Often, discussions around personal data management, ownership, control and access fail to consider dystopian possibilities. Therefore, we present 3 scenarios (stories) about how things go horribly wrong with 3 individuals:
1. My niece will be born within 5 years. According to the registries of the health system she will have a big probability of suffering from a heart attack before the ages of 40. Other institutions which have access to the DNA registries of her and her family discover that she will have a very creative mind. Segmenting this and analyzing other social aspects of her parents the home office discover a tendency to be a social activist, who must be investigated closely. The education system recommends a specific curriculum for her according to inherited attitudes, more focus on human studies than in science. Her parents prefer her studying Maths, but the authorities said that it would have an extra costs. So in the school and the University she met some people very close to her way of thinking, around a social change. This behavior was detected by the police though her social network and supported by the previous analysis made a lot of years ago by the home office. In some moment on time she detected that the police was following her and she became a bit aggressive in some public demonstrations against the government. One morning she suffered a heart attack when find out she was being followed by a stranger.

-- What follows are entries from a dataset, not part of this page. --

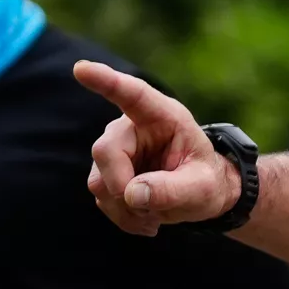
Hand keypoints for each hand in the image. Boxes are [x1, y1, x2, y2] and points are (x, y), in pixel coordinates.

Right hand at [75, 61, 238, 234]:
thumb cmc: (207, 182)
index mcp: (163, 117)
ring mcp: (115, 149)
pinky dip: (123, 216)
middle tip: (154, 211)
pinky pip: (101, 198)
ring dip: (126, 208)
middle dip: (124, 187)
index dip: (106, 81)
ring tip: (158, 215)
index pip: (133, 94)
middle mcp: (132, 127)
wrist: (200, 196)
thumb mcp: (203, 189)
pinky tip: (146, 220)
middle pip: (106, 151)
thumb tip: (131, 194)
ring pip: (99, 181)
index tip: (82, 68)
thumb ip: (173, 190)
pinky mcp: (106, 172)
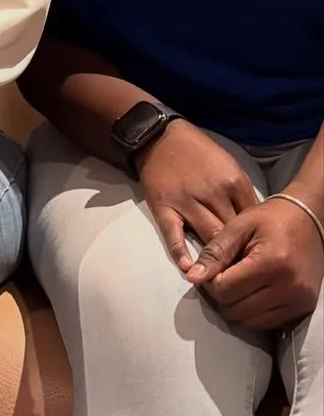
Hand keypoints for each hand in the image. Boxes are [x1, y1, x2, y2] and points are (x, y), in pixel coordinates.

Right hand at [137, 119, 257, 271]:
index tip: (256, 255)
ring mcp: (187, 201)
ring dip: (216, 260)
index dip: (255, 241)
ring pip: (209, 238)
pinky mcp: (163, 207)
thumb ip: (242, 195)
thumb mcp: (230, 167)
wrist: (160, 136)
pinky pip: (173, 235)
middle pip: (233, 234)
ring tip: (222, 279)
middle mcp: (213, 193)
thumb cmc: (199, 153)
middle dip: (240, 254)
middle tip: (244, 274)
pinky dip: (181, 254)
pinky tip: (190, 269)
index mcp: (234, 183)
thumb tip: (253, 228)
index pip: (252, 221)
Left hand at [187, 198, 323, 329]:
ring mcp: (298, 301)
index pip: (224, 290)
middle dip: (220, 296)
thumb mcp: (239, 226)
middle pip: (234, 310)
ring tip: (235, 282)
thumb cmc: (271, 218)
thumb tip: (192, 277)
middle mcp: (289, 287)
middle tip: (221, 275)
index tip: (210, 268)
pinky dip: (251, 312)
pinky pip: (266, 323)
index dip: (209, 281)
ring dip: (234, 307)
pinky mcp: (302, 308)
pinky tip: (250, 291)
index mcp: (272, 263)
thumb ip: (215, 252)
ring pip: (249, 322)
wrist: (308, 220)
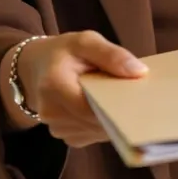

2. Jay is a youngman in the University somewhere in Europe. Due to recent legislation which gives him full access to, ownership and control over his data, plus the emerging discourses around how much personal data management is worth economically, Jay decides to offer all of his data for sale to the highest bidder. This included all his personal (social media) conversation via text and emails, as well as all his health, education. financial, geo data, retail, legal records etc.
In addition to this, he signs up to offer his full records perpetually. He obtains a sizable amount of money and is quite pleased with this arrangement. Fast-forward to a few year and Jay is out of school and is just been considered for a new position in another country. Unfortunately for hism, the new organisation was able to access all his records for a small fee. In it, they were able to find out that Jay falsified some of his school records, had previously harbored a fugitive in his university hostel and had defaulted on his student loan payments. Additionally, he was unable to obtain any reasonable insurance due to the fact that he was perceived as a high risk. Needless to say, he did not get the job or any others.
3.Susan is very protective of her data. So concerned was she about privacy that she manages it all herself. She has total control over each and every single information collected about her and is responsible for storing and managing it, dispensing it only when necessary.
Over time, this becomes a huge burden and she had to increase the capacity of her storage devices in order to contain all the data. Additionally she had to take a Masters degree in Computer Science (Information Management) in order to effectively make sense of the ever-increasing data, spending quite a lot of money in the process. Fast-forward to a decade and Susan is diagnosed with a terminal disease. All her property (including the data storage)is passed on to her nephew who knows nothing about data management and was therefore unable to provide doctors with her medical history which would have enabled them to find treatment for her condition. Due to this, she died without a solution been found.